Customer Success Stories

Can you share any specific customer success stories? Samuels highlighted:

“One example is our partnership with Gradient Health, a leading provider of large-scale medical imaging data. Gradient had deep expertise in ingesting and de-identifying imaging studies, but AI developers increasingly needed those images combined with other healthcare data (like clinical notes and patient histories) at a much greater scale and speed. By working with us, Gradient was able to license HIPAA-compliant, de-identified imaging data alongside additional modalities, giving AI builders access to the multimodal datasets they need to train and evaluate advanced healthcare models.”

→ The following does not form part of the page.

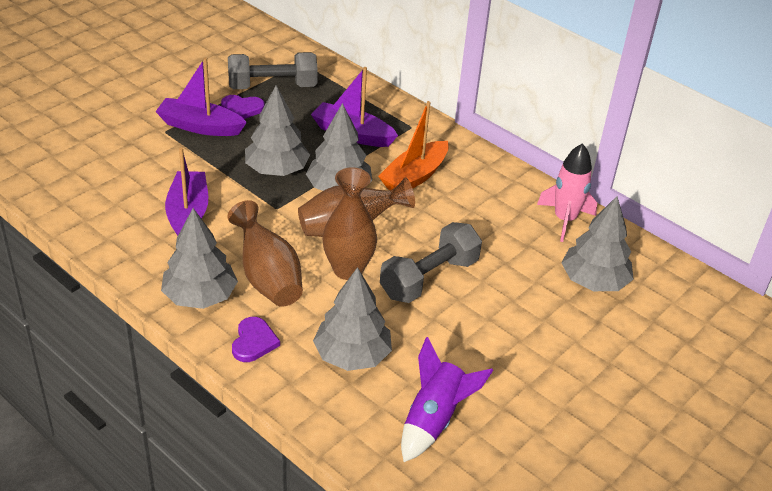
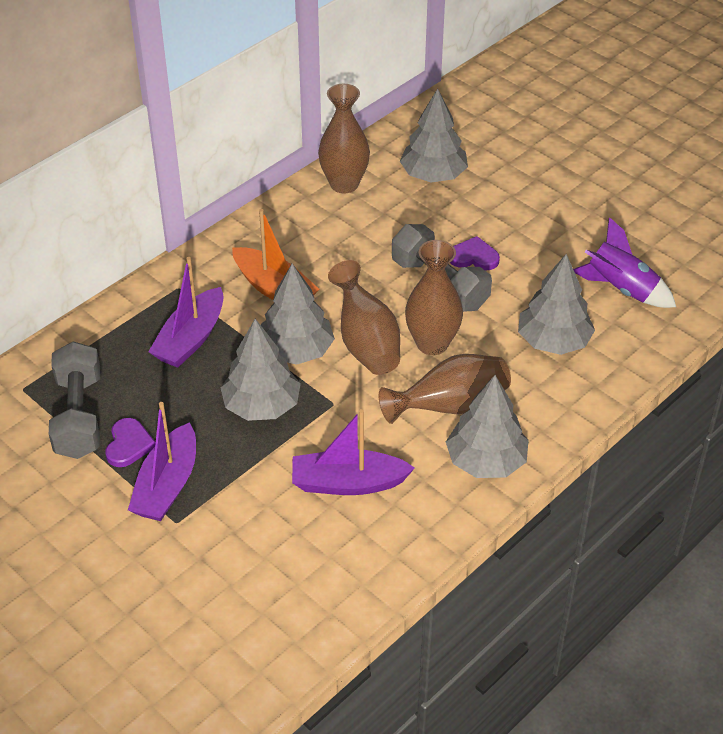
camera: 85 degrees left, 5 degrees up
purple heart [232,317,280,362] -> purple heart moved to [450,236,500,270]
pink rocket [537,143,597,242] -> brown vase [318,84,370,193]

“Together, we helped shorten data delivery timelines from months to weeks, unlock new enterprise AI deals, and generate seven-figure net new licensing revenue for Gradient Health in under a year. The partnership demonstrates how aggregating data across sources, applying targeted curation, and maintaining strict privacy standards can create meaningful value for both data holders and AI teams without compromising trust or compliance.”

Funding/Revenue

Are you able to discuss funding and/or revenue metrics? Samuels revealed:

“We can share that we recently closed a $30 million Series A extension led by Andreessen Horowitz, bringing total funding to $65 million since founding. The round included pro rata participation from existing investors such as Footwork, CRV, Bloomberg Beta, Flex Capital, and Shaper Capital. Beyond the capital itself, what’s been most encouraging is the continued growth in demand we’re seeing, particularly from healthcare and media organizations looking for high-quality, curated data that can be used responsibly for AI development. The additional funding gives us greater flexibility to invest in the platform, broaden our data coverage, and scale the team and infrastructure needed to support customers as they move from experimentation into real-world deployment.”

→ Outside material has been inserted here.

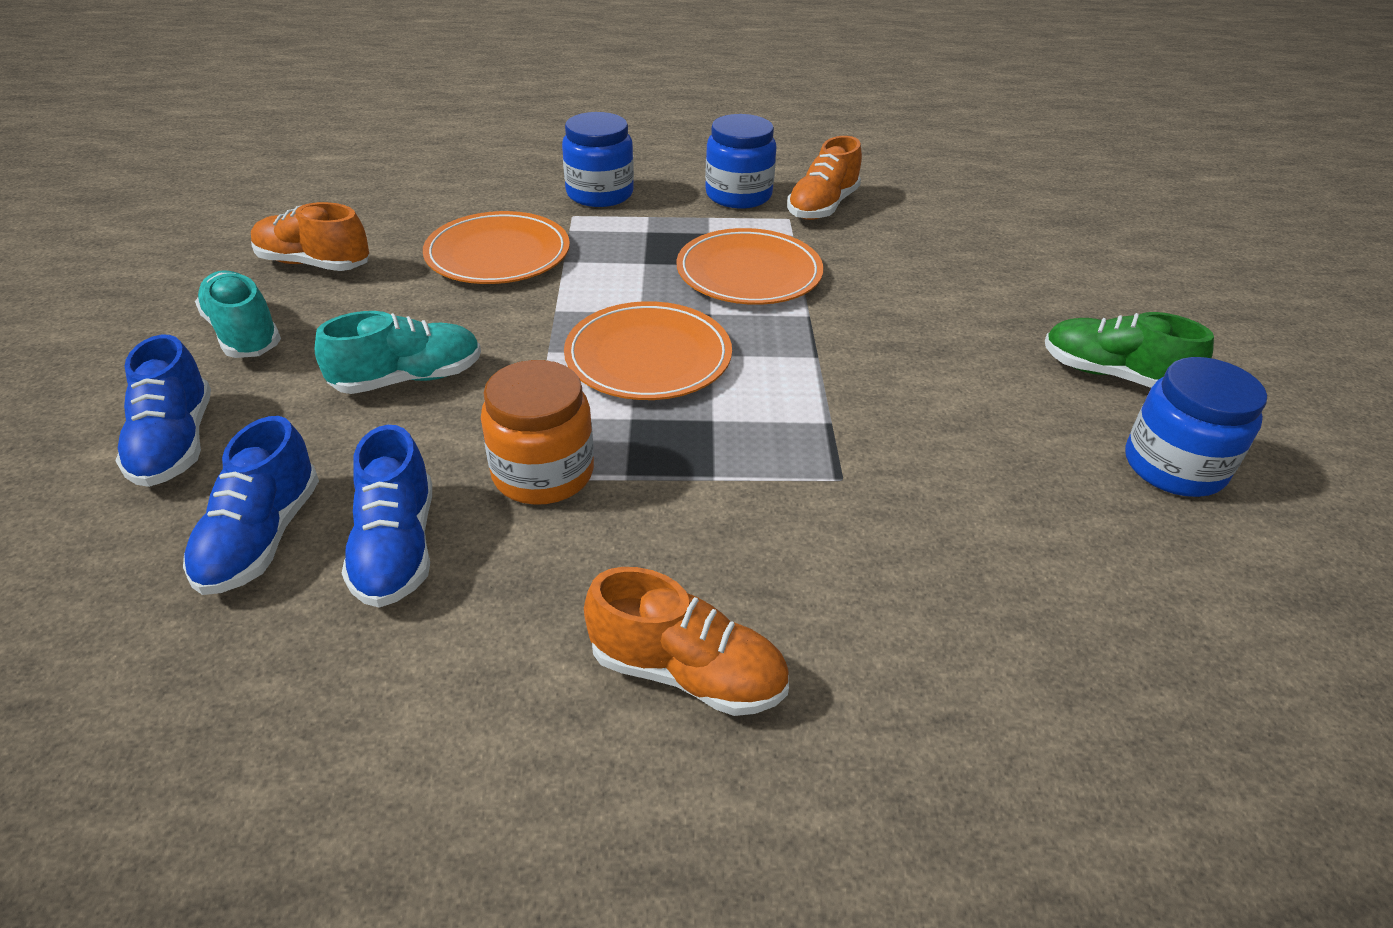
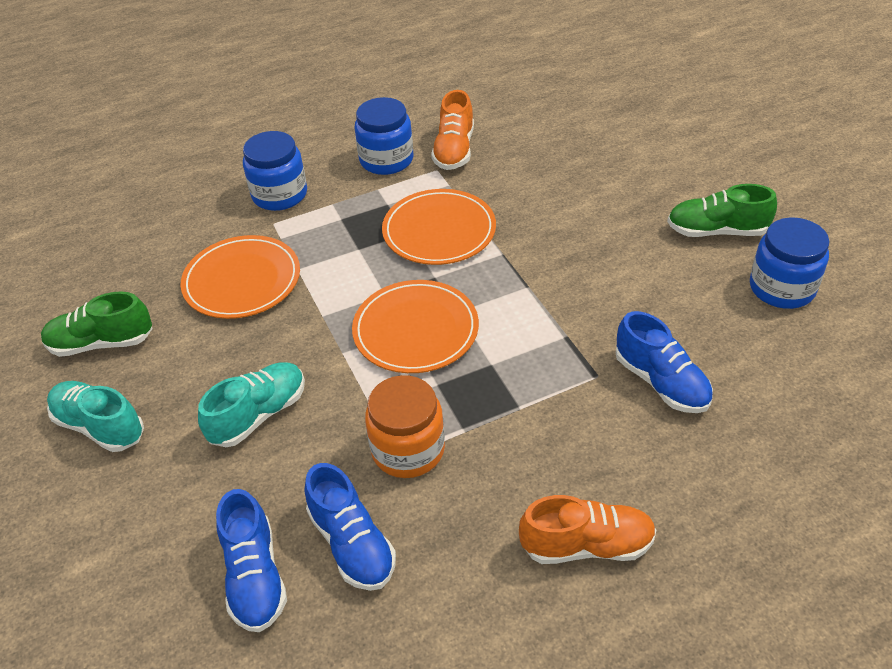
camera: 20 degrees left, 5 degrees up
blue shoe [115,335,211,487] -> blue shoe moved to [616,311,713,413]
orange shoe [251,202,369,271] -> green shoe [41,291,153,357]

Differentiation From The Competition

What differentiates the company from its competition? Samuels revealed:

“Protege doesn’t rely on scraped or synthetic data, and we design for privacy, governance, and rights preservation upfront, not as an afterthought. We did a privacy review before we wrote a single line of code. In building our platform around licensed, real-world data from the start, we are able to focus our efforts on curation and use-case specificity. As AI builders move from experimentation to deployment, the need for trusted, representative data becomes non-negotiable. With our team’s background and expertise, we are uniquely positioned to ethically source and curate high-quality datasets that AI teams can rely on in real-world applications.”

Future Company Goals

What are some of the company’s future goals? Samuels emphasized:

“Near term, our focus is on expanding into new data domains and formats, deepening partnerships with leading institutions, and continuing to evolve the platform to support the full AI development lifecycle.”

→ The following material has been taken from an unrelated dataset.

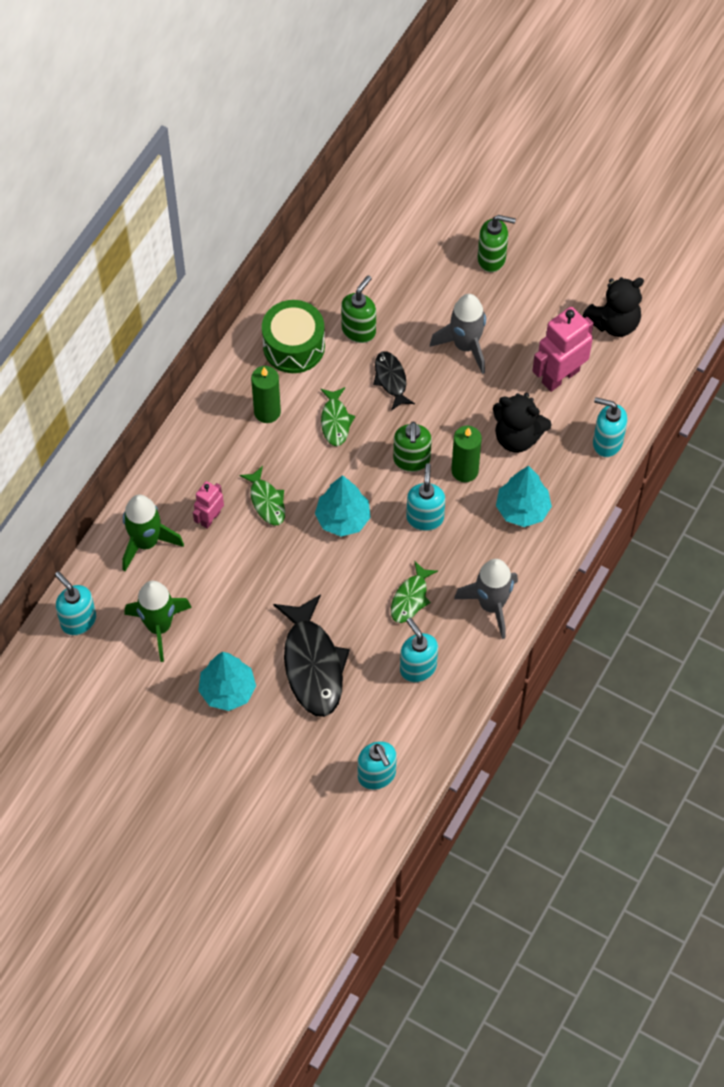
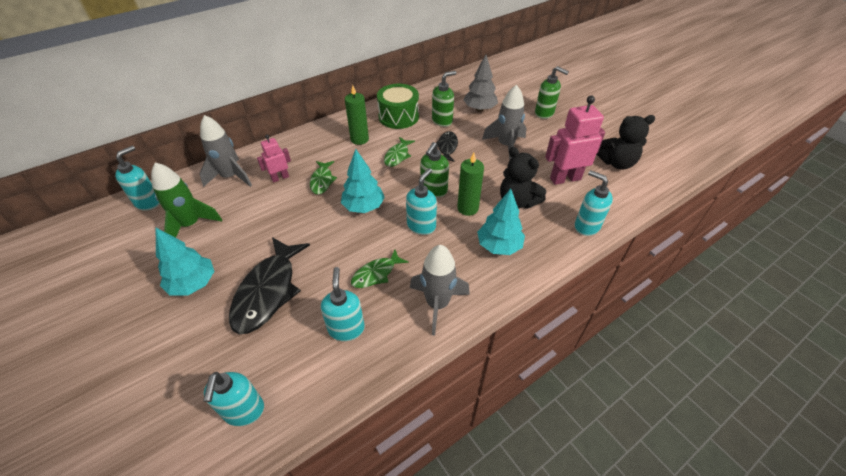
camera: 25 degrees right, 15 degrees down
turquoise soap dispenser [55,571,96,635] -> turquoise soap dispenser turned 45 degrees clockwise [115,146,160,211]
green rocket [122,495,184,571] -> grey rocket [200,115,252,187]
none -> grey tree [464,54,498,111]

More broadly, we aim to become the central platform for licensed, real-world data in AI and a leading voice on how data should be sourced and used responsibly.”

Additional Thoughts

Any other topics you would like to discuss? Samuels concluded:

“One topic worth highlighting is the broader shift underway in how AI systems source data. Ongoing copyright lawsuits and fair-use challenges, now moving through U.S. courts and involving creators, publishers, and AI developers, are forcing the industry to confront how training data is acquired and used. As legal scrutiny increases and expectations around quality and accountability rise, the model is moving away from extraction and toward collaboration.”

“We believe this shift toward licensed, compensated, real-world data is not just inevitable, but foundational to building AI systems that people and institutions can actually trust.”